Little Nightmares II Review – A Horrifying City For Lost Children
A young boy awakens in a clearing, a disproportionally large television bathing the area an eerie cathode-ray-tube blue. This boy, Mono, will soon meet the hero from the first Little Nightmares – and also get an introduction to what he’s truly up against. In this world, you’re constantly underpowered and pursued by towering creatures who see you, at best, as vermin to be eradicated. It’s a masterfully executed sequel that shows that the first game wasn’t just a fluke.
I love Little Nightmares II’s structure, despite its awful inhabitants. It’s broken into several extended vignettes in which Mono and Six contend with an oversized monstrosity while trying to escape to the next area by solving puzzles and staying out of sight. The first game had memorable encounters such as with the janitor, who blindly groped around for Six with his horrifically elongated arms. I wasn’t certain if the follow-up would be able to capture those amazing designs or the dread they created. Those fears were misplaced.
Little Nightmares II has even more ghoulish adversaries, including a teacher who made involuntarily blurt “Nope!” as soon as I understood what she was truly capable of. Part of the fun, if you’d call it that, is watching these oddly animated humanoids lurch around their environments, performing their work while you stay low and search for an escape. You have to be patient, choosing the right moment to scurry past or risk getting caught. That means waiting for the teacher to turn her back and scrawl nonsense on the blackboard or, later, for her to cram suspiciously squishy organs into the empty spots on an anatomical model – a model that’s partially dressed in a school uniform.

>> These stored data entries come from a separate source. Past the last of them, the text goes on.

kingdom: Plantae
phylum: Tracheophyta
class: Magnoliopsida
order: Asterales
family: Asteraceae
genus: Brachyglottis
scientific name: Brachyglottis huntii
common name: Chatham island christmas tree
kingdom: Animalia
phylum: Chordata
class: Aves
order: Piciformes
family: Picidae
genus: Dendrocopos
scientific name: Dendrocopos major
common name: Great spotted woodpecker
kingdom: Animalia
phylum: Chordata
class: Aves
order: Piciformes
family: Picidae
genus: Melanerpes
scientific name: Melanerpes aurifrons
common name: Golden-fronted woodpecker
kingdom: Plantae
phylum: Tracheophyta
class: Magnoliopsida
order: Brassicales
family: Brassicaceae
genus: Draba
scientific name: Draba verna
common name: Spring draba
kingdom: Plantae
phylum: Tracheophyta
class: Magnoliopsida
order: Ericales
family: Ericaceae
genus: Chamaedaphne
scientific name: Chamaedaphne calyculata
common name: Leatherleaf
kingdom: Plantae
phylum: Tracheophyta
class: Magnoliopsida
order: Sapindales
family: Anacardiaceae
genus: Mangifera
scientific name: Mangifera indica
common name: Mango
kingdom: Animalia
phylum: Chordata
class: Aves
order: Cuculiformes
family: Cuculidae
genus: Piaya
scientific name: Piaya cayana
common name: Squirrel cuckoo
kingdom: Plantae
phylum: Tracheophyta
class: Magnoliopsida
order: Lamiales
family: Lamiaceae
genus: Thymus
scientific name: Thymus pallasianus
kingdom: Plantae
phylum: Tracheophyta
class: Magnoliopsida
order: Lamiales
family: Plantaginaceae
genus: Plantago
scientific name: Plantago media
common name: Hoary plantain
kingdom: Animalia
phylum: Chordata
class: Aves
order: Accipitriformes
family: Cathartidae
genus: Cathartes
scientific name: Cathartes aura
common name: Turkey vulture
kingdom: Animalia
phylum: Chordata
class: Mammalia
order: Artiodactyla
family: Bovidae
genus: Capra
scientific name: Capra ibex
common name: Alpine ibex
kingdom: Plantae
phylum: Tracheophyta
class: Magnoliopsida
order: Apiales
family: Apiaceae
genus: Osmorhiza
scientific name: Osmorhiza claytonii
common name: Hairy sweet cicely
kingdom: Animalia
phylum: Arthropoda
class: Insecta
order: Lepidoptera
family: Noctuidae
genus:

There’s an abundance of horrific imagery and dread-inducing atmosphere, but you don’t need to face it all alone. Puzzles are creative and rely on the team dynamic between you and the A.I.-controlled Six. She’s a helpful companion, whether by giving you a boost or pointing out next steps in a tricky sequence. You routinely split up, too, so her presence doesn’t drain the tension out of scenarios. While you still turn your share of cranks and push boxes around to reach high places, new abilities and systems keep things fresh and surprising even in the late game.
Little Nightmares II extends the series’ lore in significant ways; you could probably jump right into it, but I’d strongly recommend playing the original and its DLC first. The story won’t be nearly as satisfying without having that background. The second game is an enhanced version of what came before, retaining what makes the formula excellent while buffing out some of its more frustrating elements. For instance, Mono automatically sticks to narrow walkways, which is a godsend considering the camera’s dynamic positioning. Some of the jumps are still a little sloppy, but at least you don’t need to tediously edge along pipes or planks one step at a time or risk plummeting to your doom.
The sensation of being small and powerless in a dangerous world remains at the core of Little Nightmares II. Though Mono does have the ability to defend himself, that combat is where the game is at its weakest. Mono isn’t a melee powerhouse; when he grabs pipes or axes, he’s barely able to drag them behind his diminutive frame. As such, winding up for an attack takes time as he coaxes up the necessary strength. And you’re not fighting the bigger showcase enemies, but smaller, quicker creeps. You can probably see the problem here: If you whiff it, you’re basically dead. Nicely spaced-out checkpoints minimize the frustration of failure, but fighting back rarely feels empowering.
One of my favorite things about the first game was being introduced to a bizarre world and trying to determine Six’s place in it. It’s ambiguous enough to allow for multiple interpretations, and Little Nightmares II continues to invite speculation. There are new elements to consider, but I was still left with an abundance of questions after its shocking ending. Fans of macabre and sinister environmental storytelling, consider this your first essential title of 2021.